Please let me know if anything on any of my web sites doesn’t work, or looks bad!
It’s likely there will be problems, because I’ve rebuilt all of the sites using a different technology, Django. Mostly this was forced by the technologies I had been using gradually succumbing to bit rot. However, it also enables some improvements that were previously impractical.
New site
In the Cells of the Eggplant, which had been buried in the depths of Meaningness, now has its own site—the one you are reading now! As I wrote last summer, it needs a different web presentation, because it has a different audience and a different conceptual “shape.”
I’ve based the “look and feel” of metarationality.com on the hypertext book Crafting Interpreters, which Brian Slesinsky recommended as a model (thanks!). It’s a good match for the readership, I think?
Crafting Interpreters has features I didn’t copy, but hope to eventually incorporate here. One is sidenotes (rather than footnotes) on wide-enough screens. This is something I’ve wanted for more than a decade. Some of the weirdness of the look & feel of Meaningness is due to my leaving space for sidenotes, which I never quite got working.
It turns out that web tech makes doing sidenotes right extremely difficult. There is no good solution, currently. Gwern Branwen recently wrote an exhaustive survey of available methods and their different drawbacks, which is fascinating if you are a web typography geek. None look adequate to me, which unfortunately means I may have Javascript in my future.
Other sites
I’ve done a major reorganization of my Buddhist sites. Vividness now has a coherent book structure, where previously it had been forced to act as a blog by the tech it ran on. I also merged two other old sites into it. I’ve written about it over there.
Meaningness and Buddhism for Vampires should appear nearly unchanged—although under the hood, they are completely different. Or, the analogy I used in my email newsletter is a reconstruction project on a historic building where the developers carefully preserve the front three inches of the structure while demolishing the rest and rebuilding from scratch.
Plumbing
Web programming is plumbing. It’s just ripping out old pipes and putting in new pipes. It’s a dirty, ugly job. The old pipes are covered in greasy grime and the new ones are cheap plastic that keeps breaking and nothing fits together like it is supposed to.
Django is not an obvious choice for small personal web sites. It is “enterprise software,” so Django development is industrial plumbing. The pipes are bigger and heavier and there’s way more of them. You need a forklift to move them around1 and elaborate blueprints to keep track of what’s supposed to connect to what.
It was a bigger, uglier job than I expected.2 There’s a lot to say about it, because reality has a surprising amount of detail. If you have some sense of wonder, anything becomes interesting if you pay attention, even web dev. So part of me wants to bore you with that.
However, no one is interested in plumbing except plumbers; and for professional plumbers, this was a pretty routine job.
The one question pros have asked is “why Django?”, with the unstated implication that this was a stupid amateur mistake: using the wrong tool for the job. They are probably right! But…
Comments
Ten years ago, when I set up the sites I’ve now rebuilt, blog comments were the most vibrant part of the internet. That’s where the really interesting conversations were. As everyone knows, twitter and facebook and medium ate blogs, with catastrophic consequences.

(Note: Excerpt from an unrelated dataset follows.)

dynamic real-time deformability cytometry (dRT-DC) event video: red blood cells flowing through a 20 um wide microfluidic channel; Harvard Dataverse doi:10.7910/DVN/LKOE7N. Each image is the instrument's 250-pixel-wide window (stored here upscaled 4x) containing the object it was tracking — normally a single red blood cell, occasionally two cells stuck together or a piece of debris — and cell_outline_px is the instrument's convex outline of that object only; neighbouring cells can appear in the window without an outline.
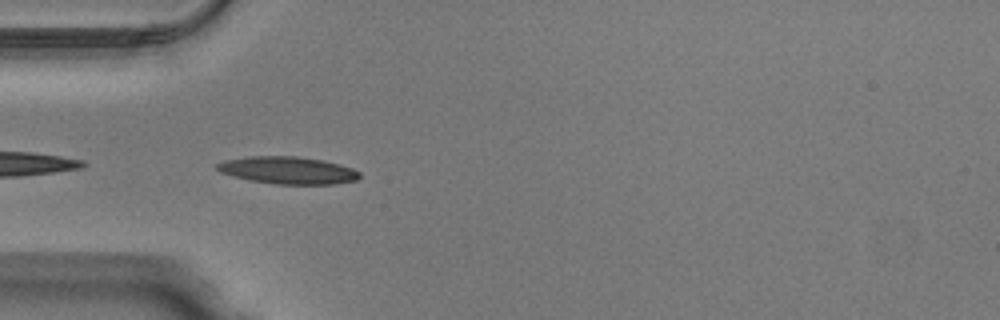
{"species": "Egyptian fruit bat (a non-hibernating species)", "species_latin": "Rousettus aegyptiacus", "temperature_condition": "warm", "stored_images_in_passage": 21, "camera_frame_rate_fps": 3000, "um_per_image_px": 0.085, "animal": {"sex": "male"}, "frame": {"image": 1, "passage_image": 1, "time_ms": 0.0, "image_size_px": [1000, 320], "cell_outline_px": [[360, 176], [356, 180], [332, 184], [276, 184], [252, 180], [220, 172], [216, 168], [216, 164], [224, 160], [252, 156], [296, 156], [324, 160], [340, 164], [352, 168], [360, 172]], "centroid_in_image_um": [24.5, 14.46], "position_along_channel_um": 60.5, "area_um2": 22.48}}
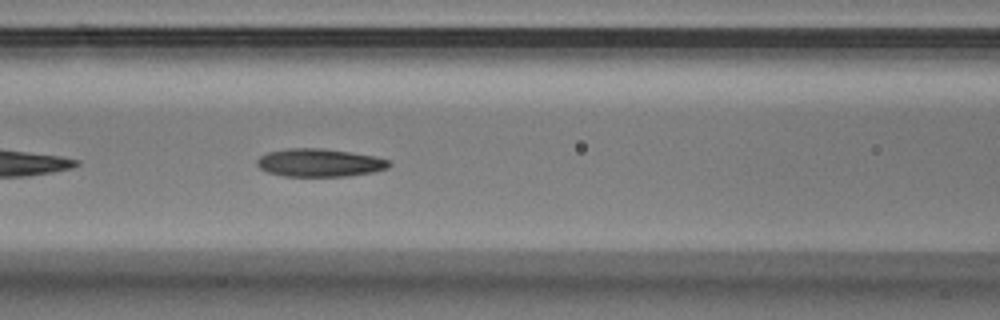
{"frame": {"image": 2, "passage_image": 7, "time_ms": 2.0, "image_size_px": [1000, 320], "cell_outline_px": [[392, 164], [388, 168], [372, 172], [348, 176], [284, 176], [268, 172], [260, 168], [256, 164], [256, 160], [260, 156], [268, 152], [288, 148], [324, 148], [376, 156], [388, 160]], "centroid_in_image_um": [27.16, 13.82], "position_along_channel_um": 139.4, "area_um2": 21.62}}
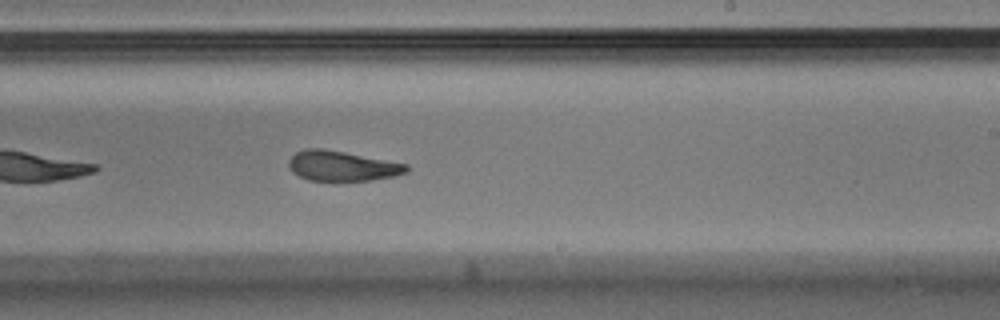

What not everyone knows is that part of the reason was on the side of blog technology, not the social networks. It gradually became nearly impossible for individuals to run their own commentable sites, independent of a social media platform.
The reason was blog comment bots. Discussion was overwhelmed with spam. The big social media platforms had the resources to fight it. The open-source software that individuals used for independent sites lost the technology arms race to sophisticated illegal spam companies.
I decided that retaining commenting on my sites was worth considerable effort. When choosing a technology for the redevelopment, that was must-have.
I did some investigation, and as far as I can tell, the only mostly-working self-hosted comment system left is Wordpress’.3 Maybe I should have used Wordpress; that was the obvious choice.
However, Wordpress is awful and looks to me like it’s in a downward spiral. Django is a reasonably competent implementation of a reasonably well-considered design, and it will probably run without requiring much maintenance for another decade.
Django doesn’t have a comment system4, so I built one from scratch. It uses some secret anti-bot sauce that I developed in 2014, and have recycled into the new tech.
Anyway, since that’s all new code written by an amateur, if you are going to find bugs, it’s most likely to be in commenting!
You do need to enable cookies for your comments to get through. This is a Django thing, not me, and the error message it generates is pretty opaque. (Maybe I need to override that…)
- 1.Dev tools, I mean. All the ones I’m using now I learned for the project.
- 2.More of the job was ripping out old plumbing than putting in new. That is: getting the data out of Drupal and wordpress.com was more than half the work. Notably, wordpress.com makes it artificially difficult, presumably to force vendor lock-in. Their export files are deliberately garbled, as far as I can tell.
- 3.There are a million others, but as far as I could tell, none are serious contenders.
- 4.It used to have one, which got removed because it didn’t adequately deal with spam.